Because of the enormous heterogeneity of burn survivors, patient-specific factors must be considered, including Fitzpatrick skin type, ethnicity, burn mechanism, scar location, scar maturity, individual and personal circumstances, among others. Therefore each patient will require an individually tailored treatment approach, including one or several laser modalities combined with or without surgical interventions. The ideal time point for the start of laser interventions is undetermined; however, as mentioned earlier, treatment with AFL can be initiated as soon as the wound is epithelialized (as soon as 6 weeks after healing), potentially reducing contracture formation, increasing range of motion, and accelerating scar rehabilitation. However, particularly in a very immature scar, the treatment choice and settings must be altered to skin type, ethnicity, scar location, and scar maturation. To achieve an effective outcome, all laser treatments must be repeated multiple times; however, the number of required laser treatments varies significantly between patients. This also applies to the required interval between each laser session. It is recommended to wait at least 6 to 8 weeks between laser treatments; intervals can range between 6 weeks and more than 6 months. For example, patients with a light Fitzpatrick skin type with an immature scar may require longer treatment intervals because of persisting postprocedural erythema.

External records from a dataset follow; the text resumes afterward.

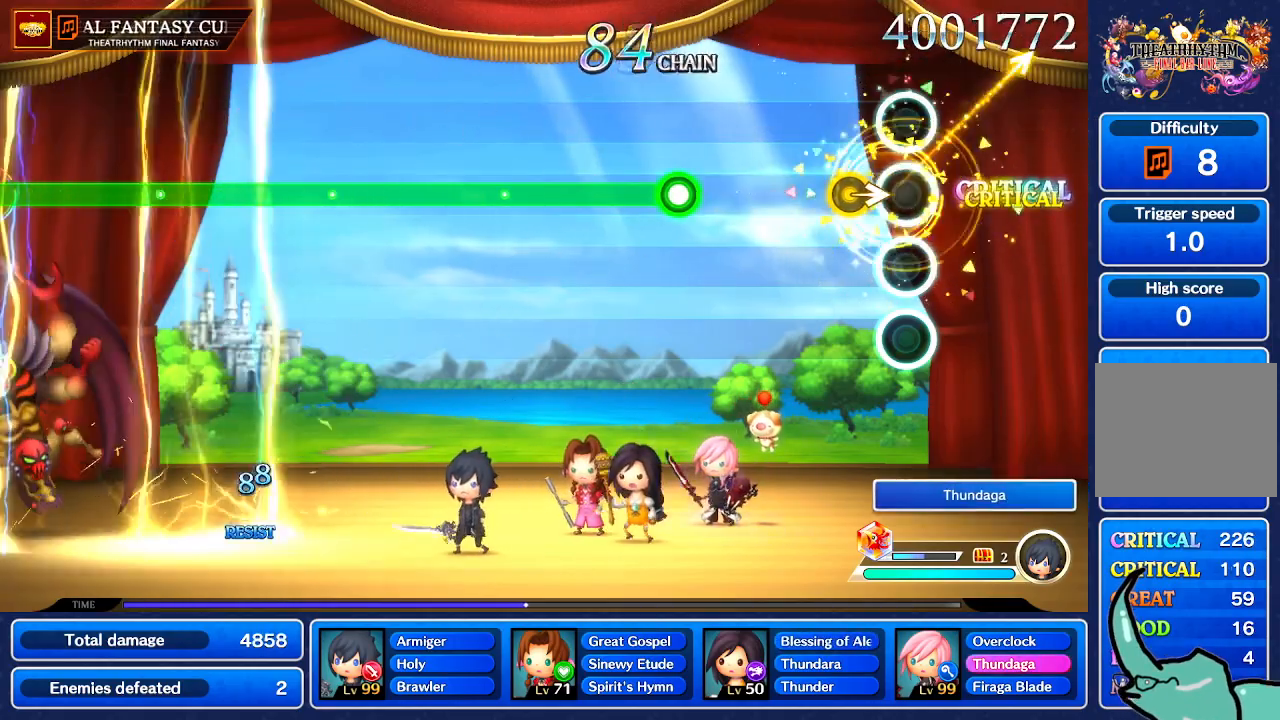
{"buttons": [], "left_stick": "center", "right_stick": "center", "events": [[134, "left_stick", "right"], [201, "left_stick", "center"]]}
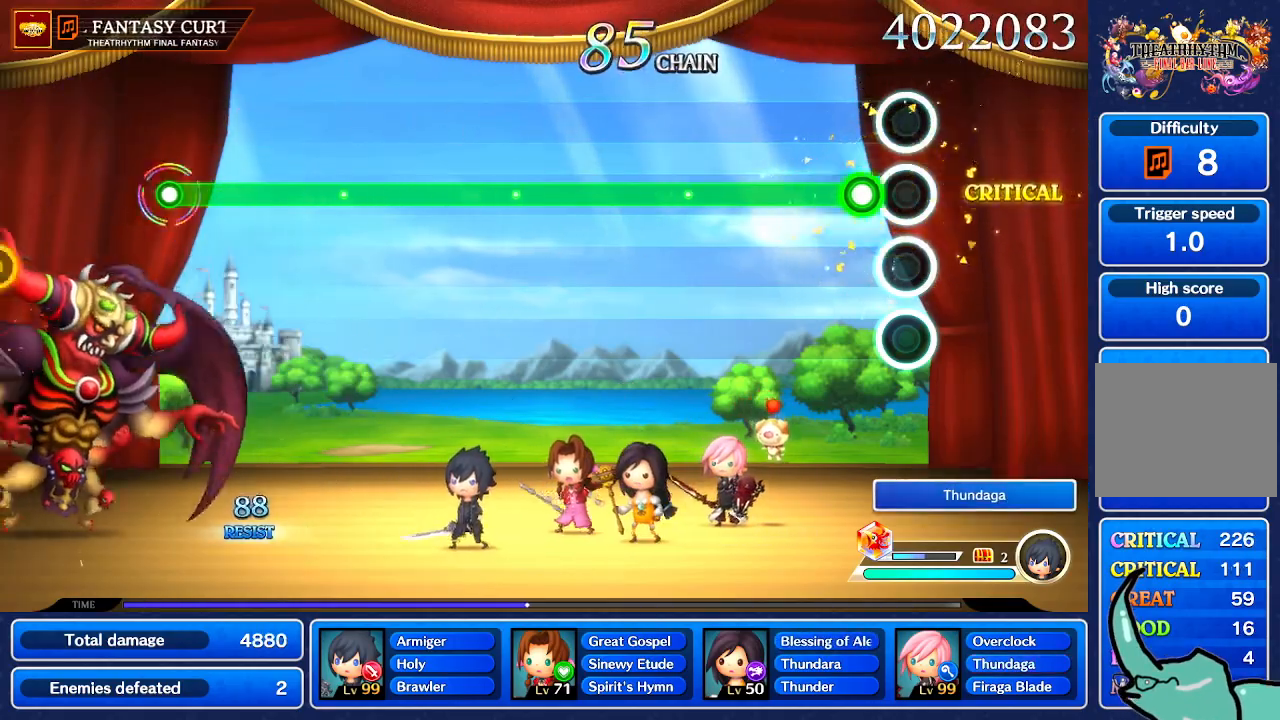
{"buttons": [], "left_stick": "center", "right_stick": "center", "events": []}
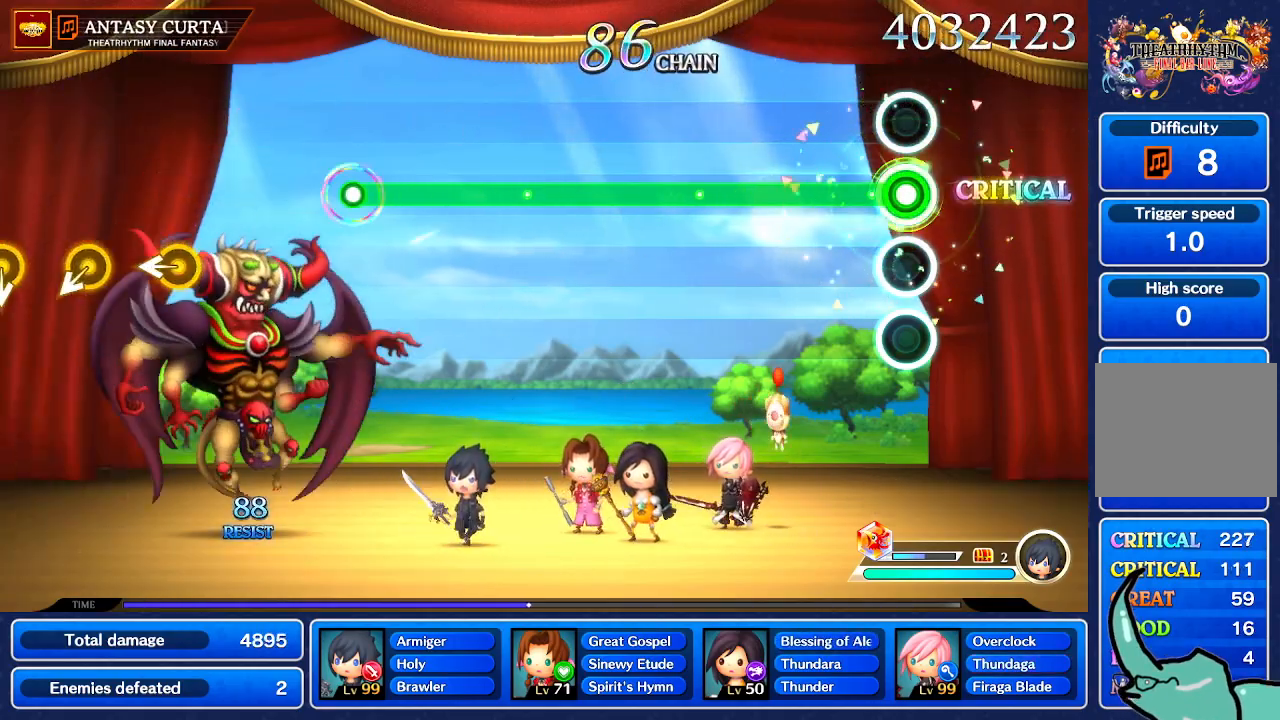
{"buttons": [], "left_stick": "center", "right_stick": "center", "events": []}
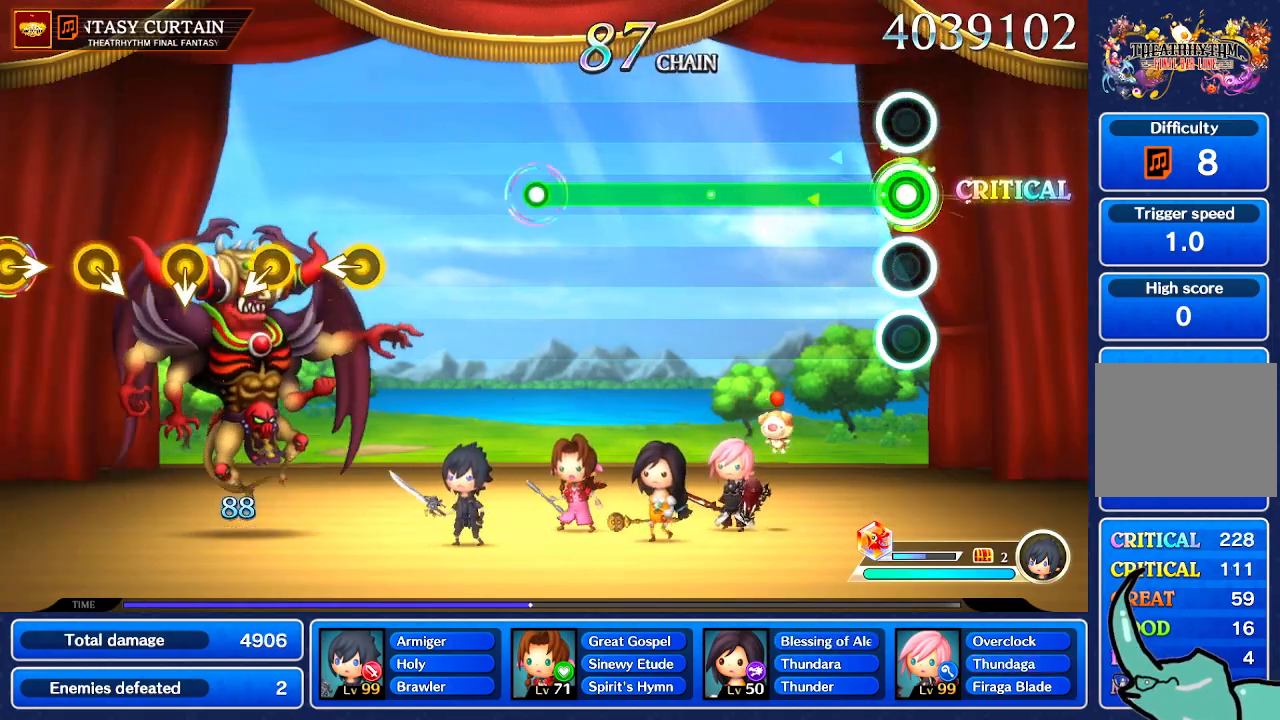
{"buttons": [], "left_stick": "center", "right_stick": "center", "events": []}
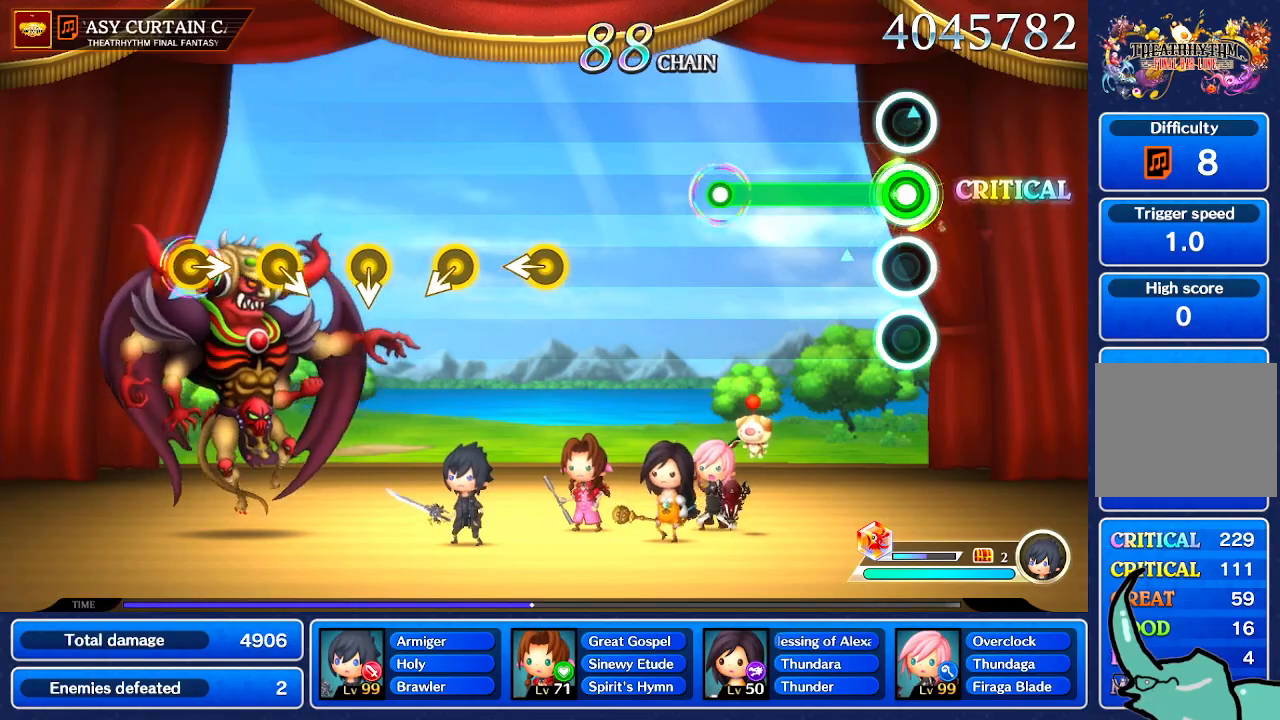
{"buttons": [], "left_stick": "center", "right_stick": "center", "events": []}
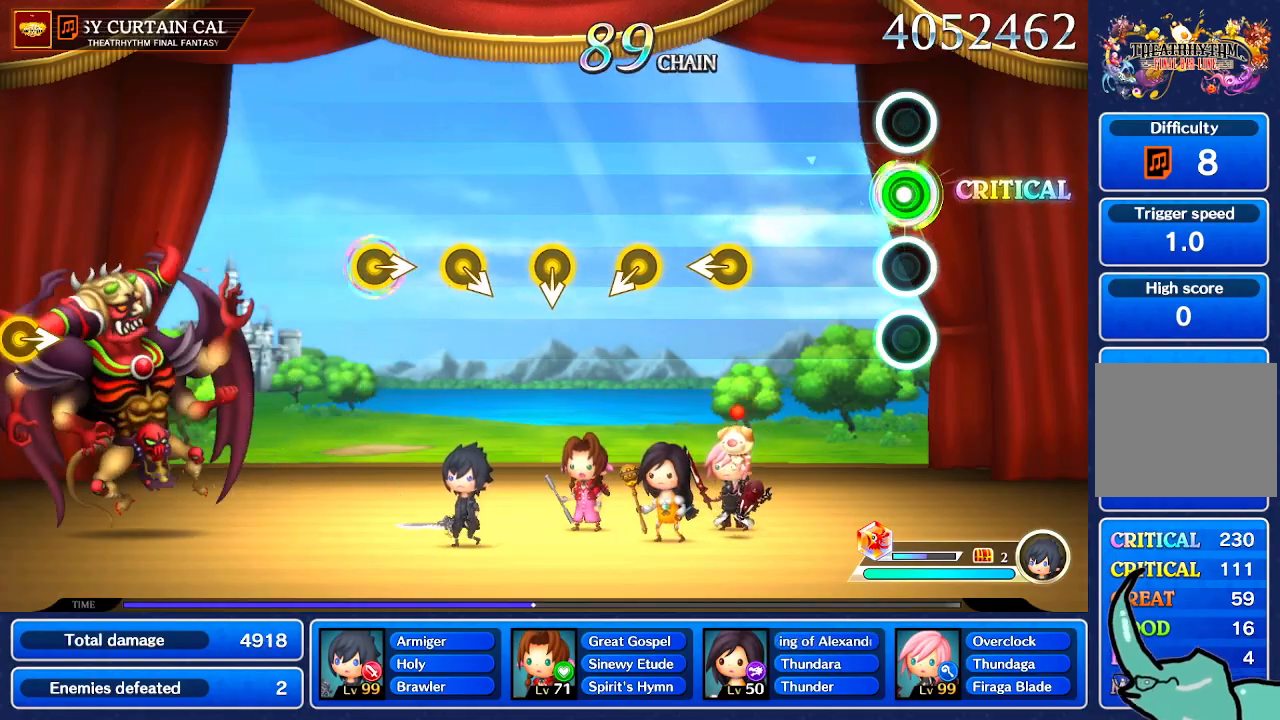
{"buttons": [], "left_stick": "center", "right_stick": "center", "events": []}
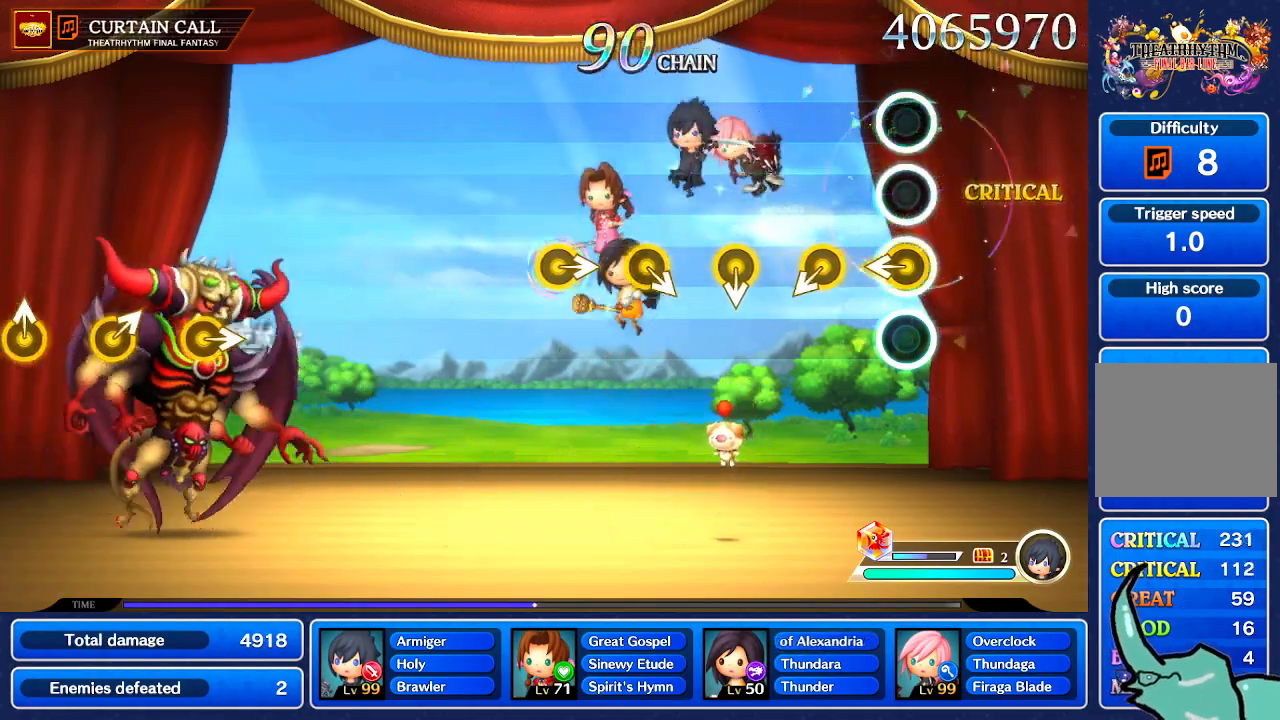
{"buttons": [], "left_stick": "down", "right_stick": "center"}
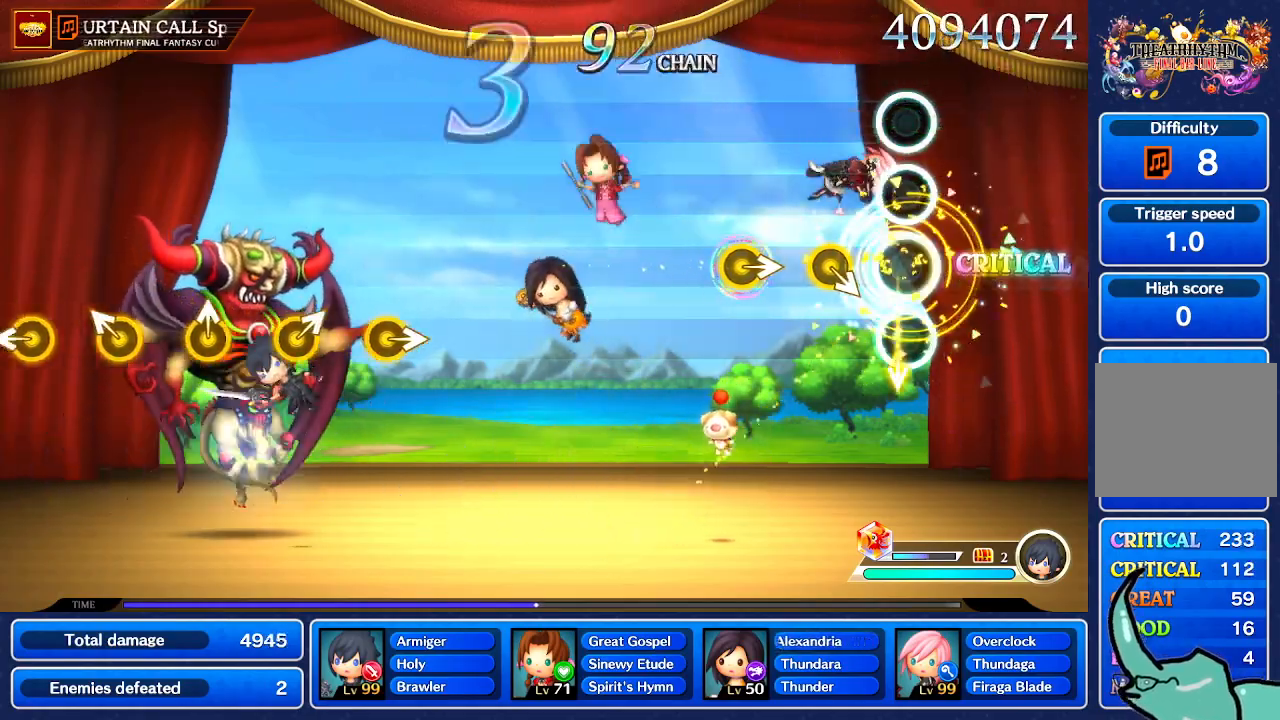
{"buttons": [], "left_stick": "right", "right_stick": "center"}
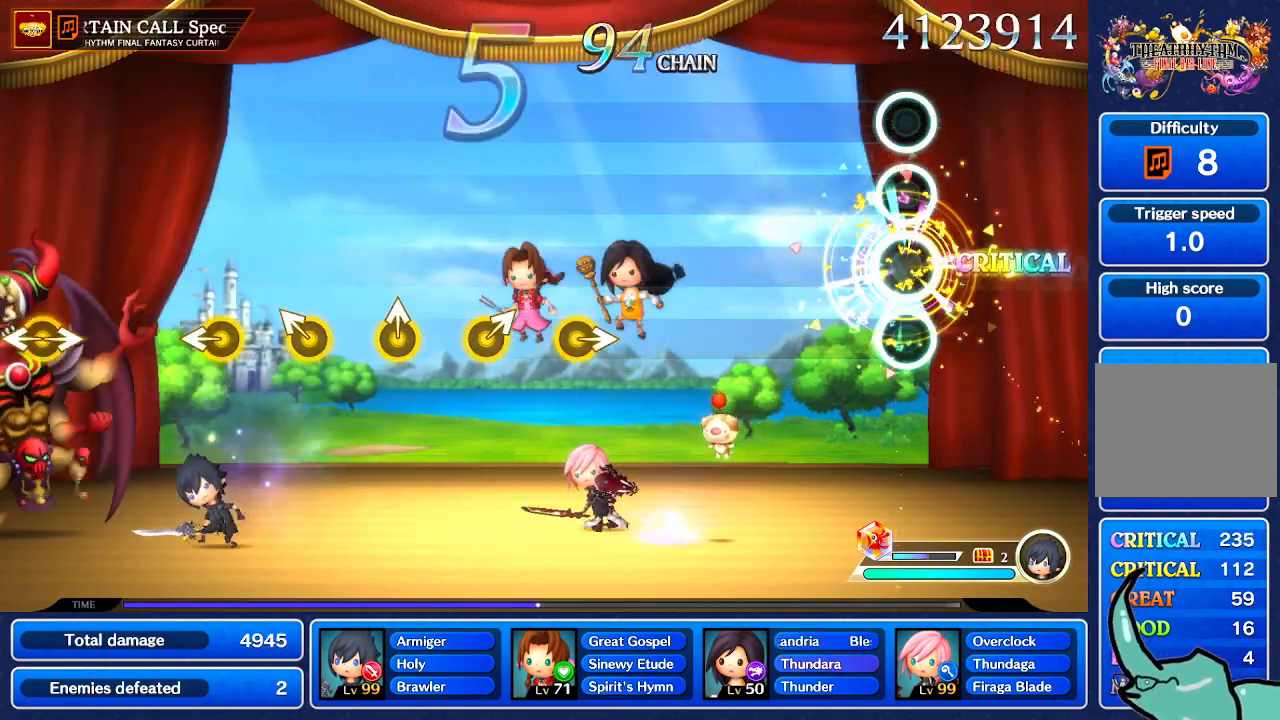
{"buttons": [], "left_stick": "center", "right_stick": "center", "events": [[67, "left_stick", "center"]]}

Another crucial factor to consider is acknowledging the scarred areas connected by the kinetic movement chain. In almost all burn survivors, there are thicker areas or thin contracture lines when stretched, which are exposed to movements of the greatest range of motion across joints following the laws of functional kinematics. Laser scar modulation allows the treatment of all interconnected structures by reducing the overall tension with the lowest recurrence rates. This can aid in avoiding recurrent contractures, especially if combined with surgical contracture releases, which means that not just the “contracture center” should be treated but the surrounding scar area that causes the contracture area to be tethered.